This month, we celebrate the accomplishments of revered civil rights leader Dr. Martin Luther King Jr. You’d have a hard time finding a child in America who isn’t familiar with Dr. King and his role as a preacher and activist. He is an integral part of U.S. history and he is, rightfully, celebrated for his accomplishments and for modeling civil disobedience in the face of oppression.
I remember when my bonus sons learned about him for the first time in school. Well, it wasn’t the first time they’d learned about him, but it was the first time they really understood his story. One twin came home and said, “We learned about MLK and why we have a holiday to celebrate him.” My husband and I exchanged a look and then asked the 6-year-old to tell us what he’d learned.
He explained (in the long and roundabout way kids tell stories) that Martin Luther King was a leader who said it was wrong to treat Black people “badly” because of the color of their skin. That all people should get along and love each other, and no one should be treated in a “bad way” because of the color of their skin. He paused there, and we thought the story was over. We started to respond when he quickly said, “But white people didn’t like that so they shot him. He died.”
He looked horrified. He looked at us and asked, “Why would they do that?”
We were caught off guard. We had no idea how to respond. How do you explain to a child — or to anyone, for that matter, that standing up for love and equality in a non-violent way would actually anger people enough for them to kill you.
That was the day we started the lessons on white rage in our home. That, as James Baldwin said in 1963, MLK’s message is undercut by “a society that has always glorified violence, unless a Negro has a gun.” That a great double standard exists in this country. Fighting for freedom, even non-violently, can be a death sentence for a Black person.
Fast forward to 2020 and 2021. Our now 12-year-olds experienced the trauma of George Floyd’s murder, and they witnessed the aggression against the people who protested and marched against police brutality in the wake of his murder. They then tuned in to the news in early January and watched an armed, violent, zip-tie-toting, noose-erecting mob storm the Capitol building and walk away unharmed. How do you explain that to the children?
My husband and I lie in bed at night and talk about how we should talk to our children about these disparities. We teach our children to stand up for the things they believe in. We teach our children to stand against human rights violations and oppression.
We teach our children to defend the poor, weak, and innocent, but we also have the unpleasant task of teaching them that doing those things, as a Black person in America, will lead to acts of aggression or violence against them, even possibly incarceration or death.

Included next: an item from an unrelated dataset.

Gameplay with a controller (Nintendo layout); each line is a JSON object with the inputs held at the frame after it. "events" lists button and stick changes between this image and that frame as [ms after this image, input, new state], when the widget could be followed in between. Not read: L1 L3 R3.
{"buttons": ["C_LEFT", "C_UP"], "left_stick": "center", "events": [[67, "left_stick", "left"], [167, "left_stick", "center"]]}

The truth is that MLK’s dream is still very much a dream. Our children are still judged by the color of their skin and not by the content of their character. The truth is that the same violent white mobs that terrorized Black people by dragging them out of their homes in the middle of the night, burning their bodies, cutting off and out their body parts, and hanging them from trees are still more protected than Black people who mobilize and march against injustice.
That’s the conversation we’ll be having in our home — whether it’s MLK Day, Black History Month, or any day of the year. Because #blacklivesmatter.